By Jack Johnson & Noah Herfort, Climate Vanguard
Today is International Youth Day. We’re taking this opportunity to review the progress of the most transformative force for change in the modern environmental movement, the youth climate movement.
The youth movement from 2018-2022
Over the past four years, the youth climate movement has become a driving force of global climate ambition. The movement developed to such a point that by late 2019, it seemed social tipping points precipitating genuine system change were inevitable.
Enter COVID-19. It’s difficult to overstate the pandemic’s dampening effect on the youth climate movement. From one day to the next the potency of mass mobilisation was neutralised, millions of strikers were separated and forced inside, and the media’s focus had shifted (this despite the clear connection between pandemics and the brutalization of the natural world). Now as the youth climate movement emerges from hibernation, and with time to reflect, it’s become clear that certain features of the movement must evolve if we are to win a liveable planet.

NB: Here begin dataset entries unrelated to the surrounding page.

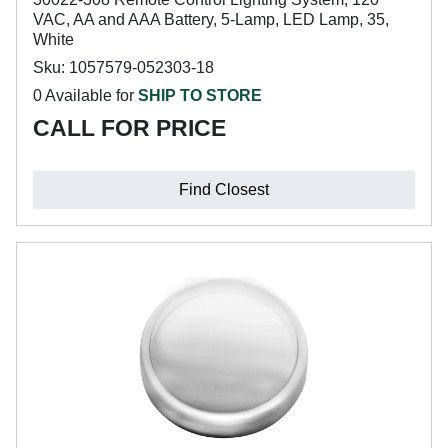
VAC, AA and AAA Battery, 5-Lamp, LED Lamp, 35,
White
Sku: 1057579-052303-18
0 Available for
SHIP TO STORE
CALL FOR PRICE
Find Closest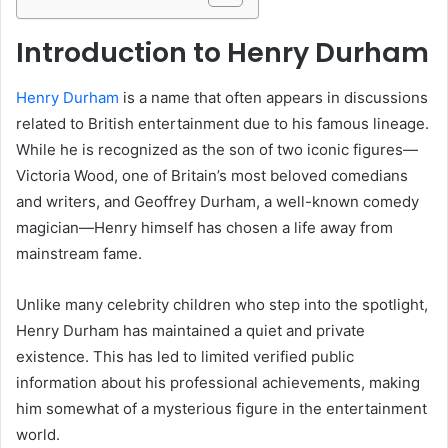
Introduction to Henry Durham
Henry Durham
is a name that often appears in discussions
related to British entertainment due to his famous lineage.
While he is recognized as the son of two iconic figures—
Victoria Wood, one of Britain’s most beloved comedians
and writers, and Geoffrey Durham, a well-known comedy
magician—Henry himself has chosen a life away from
mainstream fame.
Unlike many celebrity children who step into the spotlight,
Henry Durham has maintained a quiet and private
existence. This has led to limited verified public
information about his professional achievements, making
him somewhat of a mysterious figure in the entertainment
world.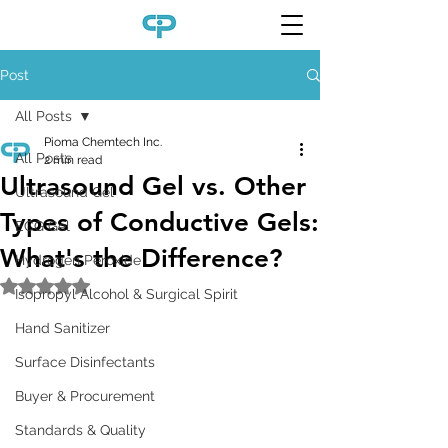
Post
All Posts
Pioma Chemtech Inc.
All Posts
2 min read
Ultrasound Gel vs. Other
Ultrasound Gel
Types of Conductive Gels:
ECG Gel
What's the Difference?
Hydrogen Peroxide
Rated NaN out of 5 stars.
Isopropyl Alcohol & Surgical Spirit
Hand Sanitizer
Surface Disinfectants
Buyer & Procurement
Standards & Quality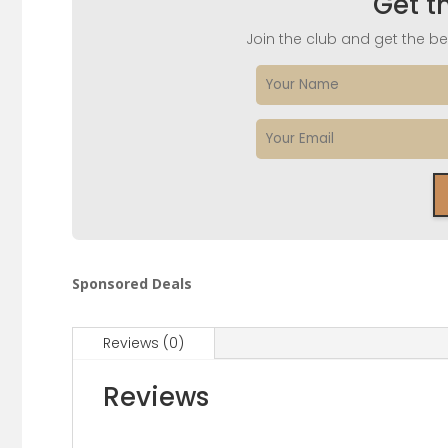
Get t
Join the club and get the bes
Sponsored Deals
Reviews (0)
Reviews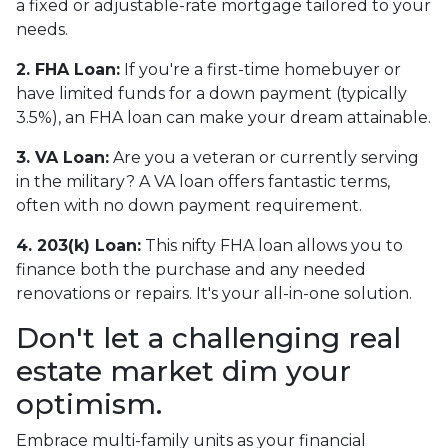
a fixed or adjustable-rate mortgage tailored to your
needs.
2. FHA Loan:
If you're a first-time homebuyer or
have limited funds for a down payment (typically
3.5%), an FHA loan can make your dream attainable.
3. VA Loan:
Are you a veteran or currently serving
in the military? A VA loan offers fantastic terms,
often with no down payment requirement.
4. 203(k) Loan:
This nifty FHA loan allows you to
finance both the purchase and any needed
renovations or repairs. It's your all-in-one solution.
Don't let a challenging real
estate market dim your
optimism.
Embrace multi-family units as your financial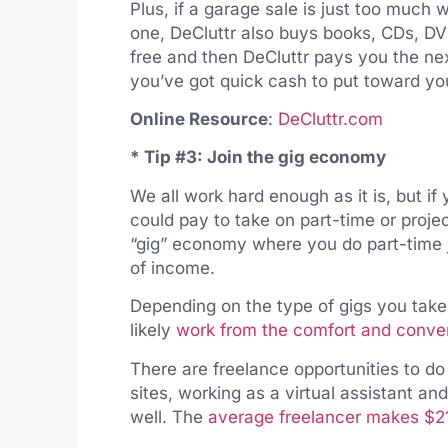
Plus, if a garage sale is just too much 
one, DeCluttr also buys books, CDs, D
free and then DeCluttr pays you the nex
you’ve got quick cash to put toward y
Online Resource
:
DeCluttr.com
* Tip #3: Join the gig economy
We all work hard enough as it is, but i
could pay to take on part-time or projec
“gig” economy where you do part-time 
of income.
Depending on the type of gigs you take
likely
work from the comfort and conv
There are freelance opportunities to do
sites, working as a virtual assistant a
well. The
average freelancer makes $2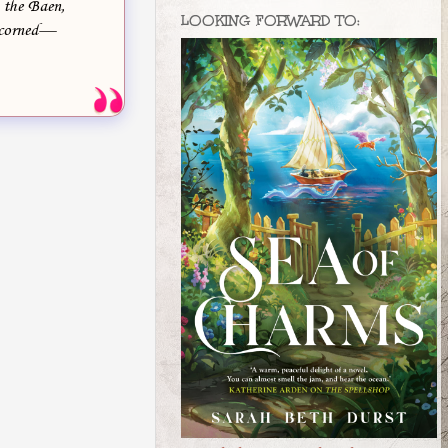
, the Baen,
LOOKING FORWARD TO:
 scorned—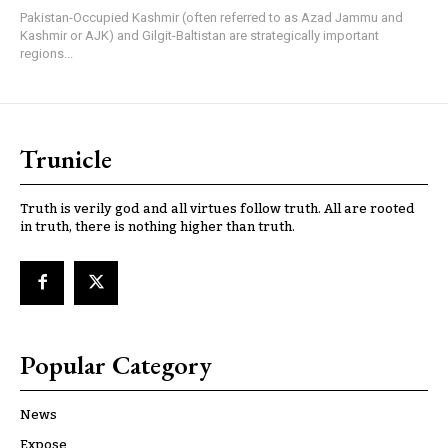
Pakistan-Occupied Kashmir (often referred to as Azad Jammu and
Kashmir or AJK) and Gilgit-Baltistan are strategically important
regions...
Trunicle
Truth is verily god and all virtues follow truth. All are rooted
in truth, there is nothing higher than truth.
Popular Category
News
Expose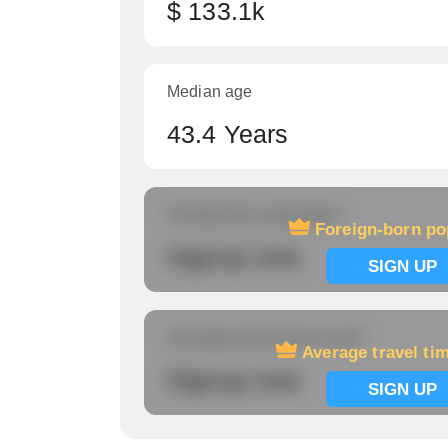
$ 133.1k
Median age
43.4 Years
Foreign-born population
Foreign-born po
Signup now
SIGN UP
Average travel time to work
Average travel ti
Signup now
SIGN UP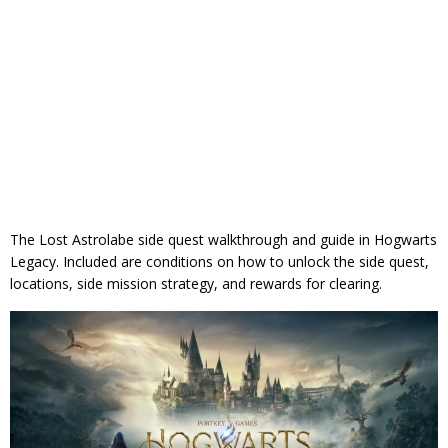
The Lost Astrolabe side quest walkthrough and guide in Hogwarts
Legacy. Included are conditions on how to unlock the side quest,
locations, side mission strategy, and rewards for clearing.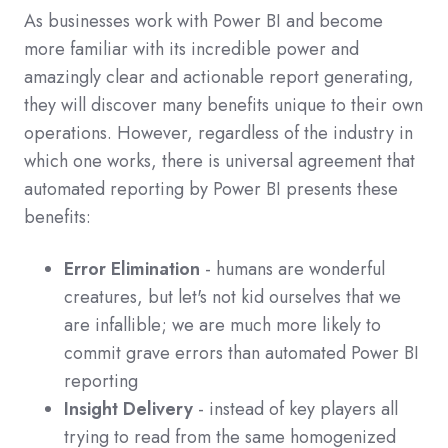
As businesses work with Power BI and become
more familiar with its incredible power and
amazingly clear and actionable report generating,
they will discover many benefits unique to their own
operations. However, regardless of the industry in
which one works, there is universal agreement that
automated reporting by Power BI presents these
benefits:
Error Elimination
- humans are wonderful
creatures, but let's not kid ourselves that we
are infallible; we are much more likely to
commit grave errors than automated Power BI
reporting
Insight Delivery
- instead of key players all
trying to read from the same homogenized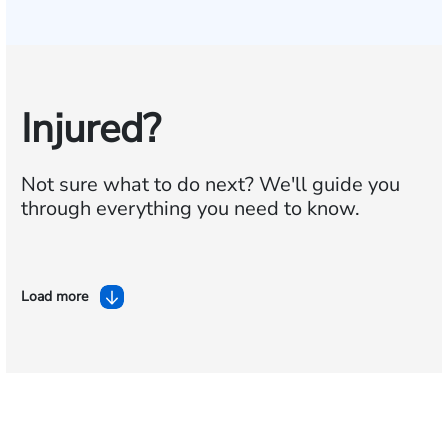
Injured?
Not sure what to do next?
We'll guide you
through everything you need to know.
Load more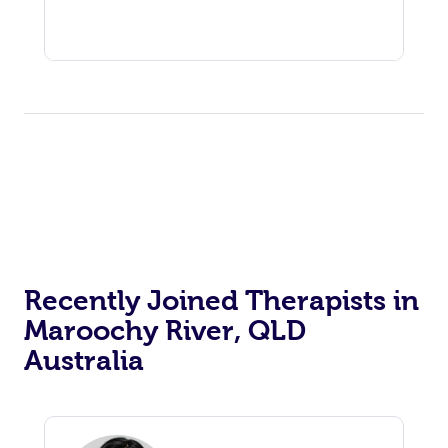
Recently Joined Therapists in
Maroochy River, QLD
Australia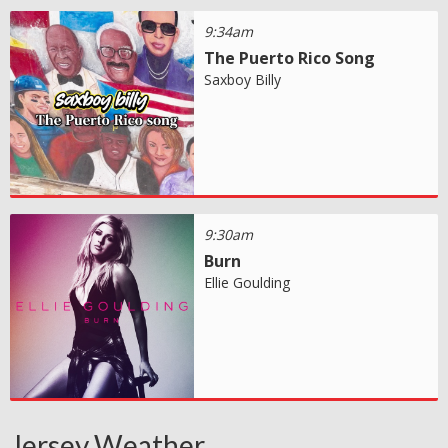
9:34am
The Puerto Rico Song
Saxboy Billy
9:30am
Burn
Ellie Goulding
Jersey Weather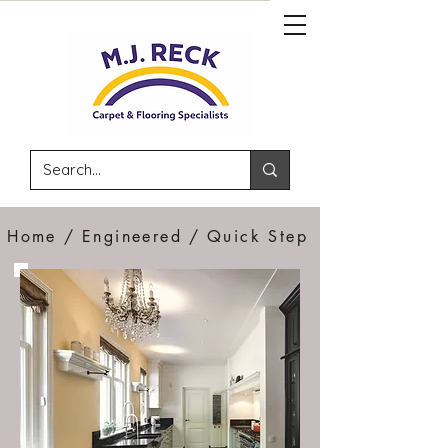
Home /
Engineered /
Quick Step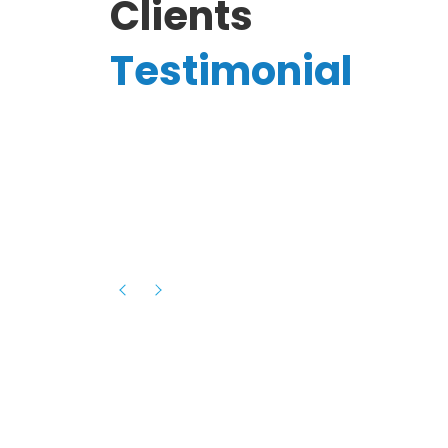
Clients
Testimonial
Hassanain A.
reelancer
Phenomenal team, had an amazing
experience with them , they have be
itive
extremely supportive, helpful and proa
they helped me with the launch of my
s digital
platform and debugged issues immed
rowth
- one of the best teams I have wo
howcased
ital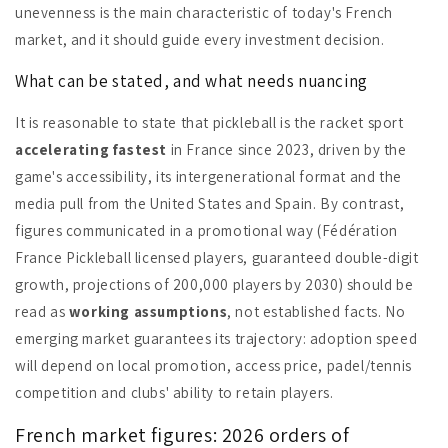
unevenness is the main characteristic of today's French
market, and it should guide every investment decision.
What can be stated, and what needs nuancing
It is reasonable to state that pickleball is the racket sport
accelerating fastest
in France since 2023, driven by the
game's accessibility, its intergenerational format and the
media pull from the United States and Spain. By contrast,
figures communicated in a promotional way (Fédération
France Pickleball licensed players, guaranteed double-digit
growth, projections of 200,000 players by 2030) should be
read as
working assumptions
, not established facts. No
emerging market guarantees its trajectory: adoption speed
will depend on local promotion, access price, padel/tennis
competition and clubs' ability to retain players.
French market figures: 2026 orders of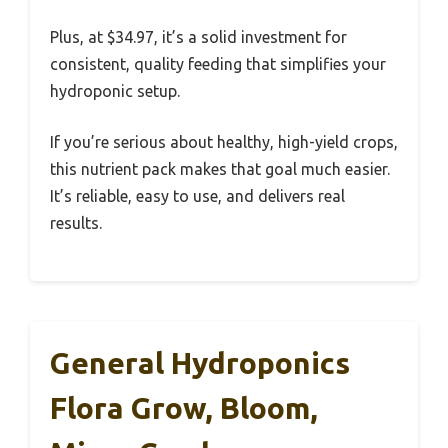
Plus, at $34.97, it’s a solid investment for
consistent, quality feeding that simplifies your
hydroponic setup.
If you’re serious about healthy, high-yield crops,
this nutrient pack makes that goal much easier.
It’s reliable, easy to use, and delivers real
results.
General Hydroponics
Flora Grow, Bloom,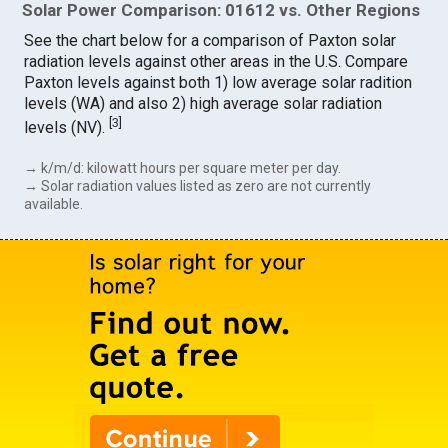
Solar Power Comparison: 01612 vs. Other Regions
See the chart below for a comparison of Paxton solar
radiation levels against other areas in the U.S. Compare
Paxton levels against both 1) low average solar radition
levels (WA) and also 2) high average solar radiation
[
3
]
levels (NV).
→ k/m/d: kilowatt hours per square meter per day.
→ Solar radiation values listed as zero are not currently
available.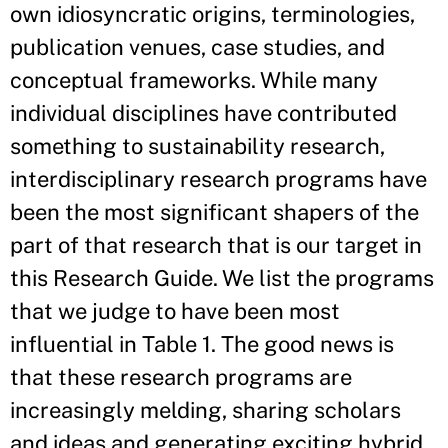
own idiosyncratic origins, terminologies,
publication venues, case studies, and
conceptual frameworks. While many
individual disciplines have contributed
something to sustainability research,
interdisciplinary research programs have
been the most significant shapers of the
part of that research that is our target in
this Research Guide. We list the programs
that we judge to have been most
influential in Table 1. The good news is
that these research programs are
increasingly melding, sharing scholars
and ideas and generating exciting hybrid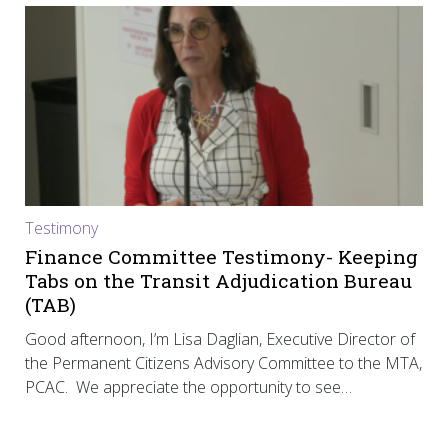
Testimony
Finance Committee Testimony- Keeping
Tabs on the Transit Adjudication Bureau
(TAB)
Good afternoon, I’m Lisa Daglian, Executive Director of
the Permanent Citizens Advisory Committee to the MTA,
PCAC. We appreciate the opportunity to see…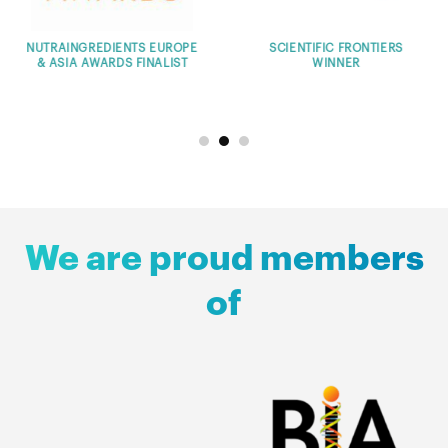
ERS
THE GLOBAL INNOVATION
PHARMUP
CHALLENGE WINNER
ENTREPRENEURSH
PROGRAM COUNTRY W
We are proud members
of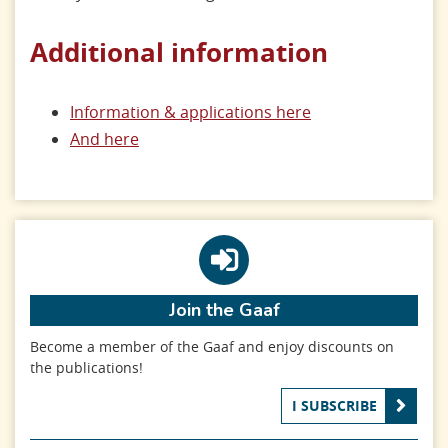
Additional information
Information & applications here
And here
Join the Gaaf
Become a member of the Gaaf and enjoy discounts on
the publications!
I SUBSCRIBE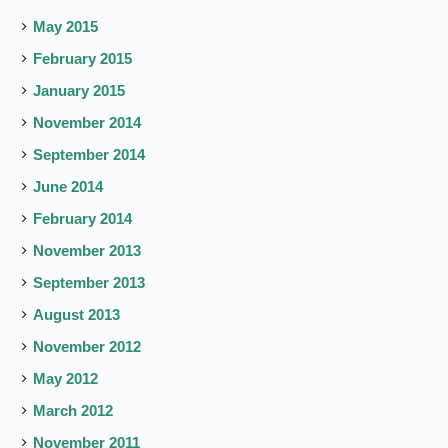
May 2015
February 2015
January 2015
November 2014
September 2014
June 2014
February 2014
November 2013
September 2013
August 2013
November 2012
May 2012
March 2012
November 2011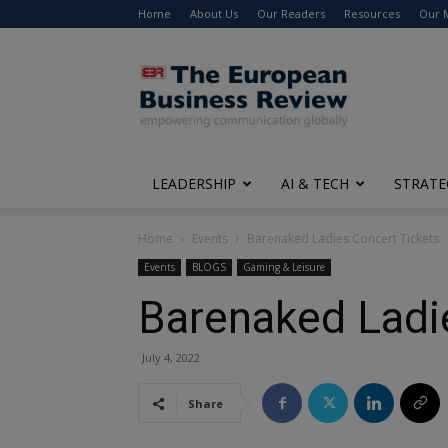
Home
About Us
Our Readers
Resources
Our 
The
European
Business
Review
LEADERSHIP
AI & TECH
STRATE
Home
Events
Barenaked Ladies Concert Tickets
Events
BLOGS
Gaming & Leisure
Barenaked Ladi
July 4, 2022
Share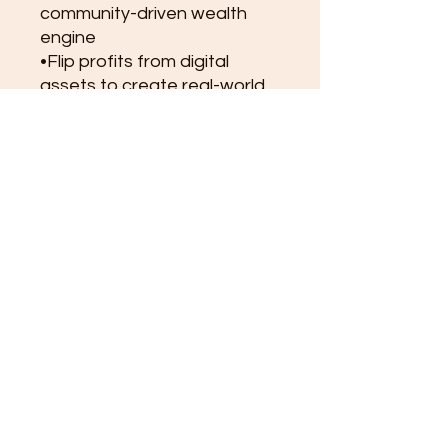
community-driven wealth
engine
•Flip profits from digital
assets to create real-world
income streams
•Build financial systems that
eventually replace your job
•Transform your time,
energy, and creativity into
ownership and freedom
Flip Your Job with Crypto isn’t
just a book — it’s a blueprint
for personal sovereignty in
the new digital economy.
It shows how ordinary
people can unite around a
shared asset, multiply
wealth, and build a living
legacy.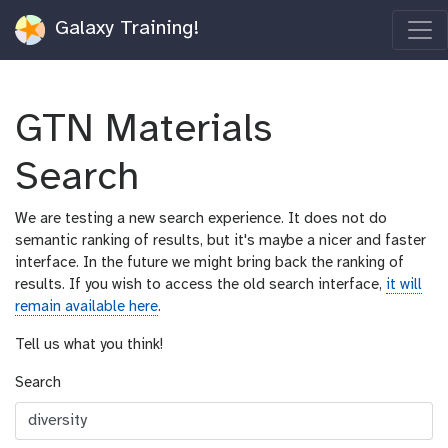
Galaxy Training!
GTN Materials
Search
We are testing a new search experience. It does not do
semantic ranking of results, but it's maybe a nicer and faster
interface. In the future we might bring back the ranking of
results. If you wish to access the old search interface,
it will
remain available here
.
Tell us what you think!
Search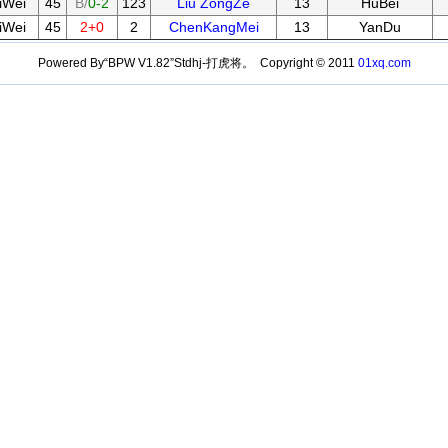
iWei
45
B/
0-2
123
Liu ZongZe
13
HuBei
iWei
45
2+0
2
ChenKangMei
13
YanDu
Powered By“BPW V1.82”Stdhj-打虎将。 Copyright © 2011
01xq.com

Ultimately, media appearances, clicks on social media, and photo ops with politicians mean little if unconnected from action that stops the harm
There is no denying that the youth climate movement has been successful in generating widespread climate awareness and outrage, but that is not enough to secure a just, habitable world. The movement has been largely unsuccessful in disrupting the systemic forces of climate and ecological breakdown. Ultimately, media appearances, clicks on social media, and photo ops with politicians mean little if unconnected from action that stops the harm.
How can the movement evolve to become a force that wins meaningful change?
First, the European portion of the movement – often seen as a stronghold of the movement due to Greta’s pull, and even more so, the racialized eurocentric system that dominates the world – has to lose its insularity. It must build genuine coalitions with frontline communities, workers, and movements of most affected people and areas.
Second, the youth climate movement needs to escalate. In the context of accelerating environmental breakdown and an unperturbed business as usual trajectory, escalation is the only reasonable direction of travel. While tactical escalation should be considered, the escalation we speak of is one of mandate.
If policy was buoyed by the science, we likely would not find ourselves in such a dire emergency
The modern youth climate movement was built on calls of “listen to the science”. This rallying cry is smart because it’s simple. It preserves the innocence that gets the youth so much play in the media, and in many senses this crisis is that straight forward. If policy was buoyed by the science, we likely would not find ourselves in such a dire emergency. However, “listen to the science” lacks a political-economic analysis of the forces driving our death march. It assumes the problem is an information deficit in elite policy circles, but does not engage with systemic drivers of this crisis and the power dynamics that wed politicians to these structural drivers.
Recently, the movement has undergone some process of radicalization (radical referring to roots), as calls for “people not profit” have taken centre stage. This narrative starts to target the imperatives of capitalism (which is “the system” too often left unnamed), but it’s still a long way off of deep engagement with political-economic dynamics.
A radical youth-led think tank in service of movements
It is on the back of these observations, that we have set out to establish Climate Vanguard, a youth-led think tank developing the radical transformations that overcome environmental breakdown and build a just, habitable world. Our vision for Climate Vanguard is a diverse youth collective supporting the youth climate moment with tailored research and bespoke communications assistance. In doing so, we will substantiate the movement’s demands and support a process of radicalization that enables the movement to target the root drivers of this crisis.
The youth climate movement remains an incredibly powerful force for change
Climate Vanguard will launch later this summer with an inaugural report on the pathways to dismantle the fossil fuel industry, and using this research to support End Fossil – an international youth-led campaign demanding an end to the fossil political economy. Our launch will also be accompanied by a pilot project in collaboration with the Green Economy Coalition. The project will map a globally representative sample of the youth climate movement to establish their current orientation towards green economic reform and determine avenues for supporting greater engagement. The project will also identify groups that could become early members of a global youth network supporting radical political-economic transformation.
The youth climate movement remains an incredibly powerful force for change. But, just like any living organism, the movement must evolve. By broadening its engagement with the wider environmental justice movement and dialing in on the root drivers of this crisis, the youth climate movement can be an invaluable force that enables us to collectively realise a world of planetary flourishing and human wellbeing.